◆ Exercise:
Reproduce all the entries precisely.

Stored data:
- - - -
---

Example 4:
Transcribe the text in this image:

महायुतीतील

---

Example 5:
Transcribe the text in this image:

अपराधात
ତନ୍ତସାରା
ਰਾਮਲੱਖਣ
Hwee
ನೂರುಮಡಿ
- - - -
◆ Exercise result:
---

Example 4:
Transcribe the text in this image:

महायुतीतील

---

Example 5:
Transcribe the text in this image:

अपराधात
ତନ୍ତସାରା
ਰਾਮਲੱਖਣ
Hwee
ನೂರುಮಡಿ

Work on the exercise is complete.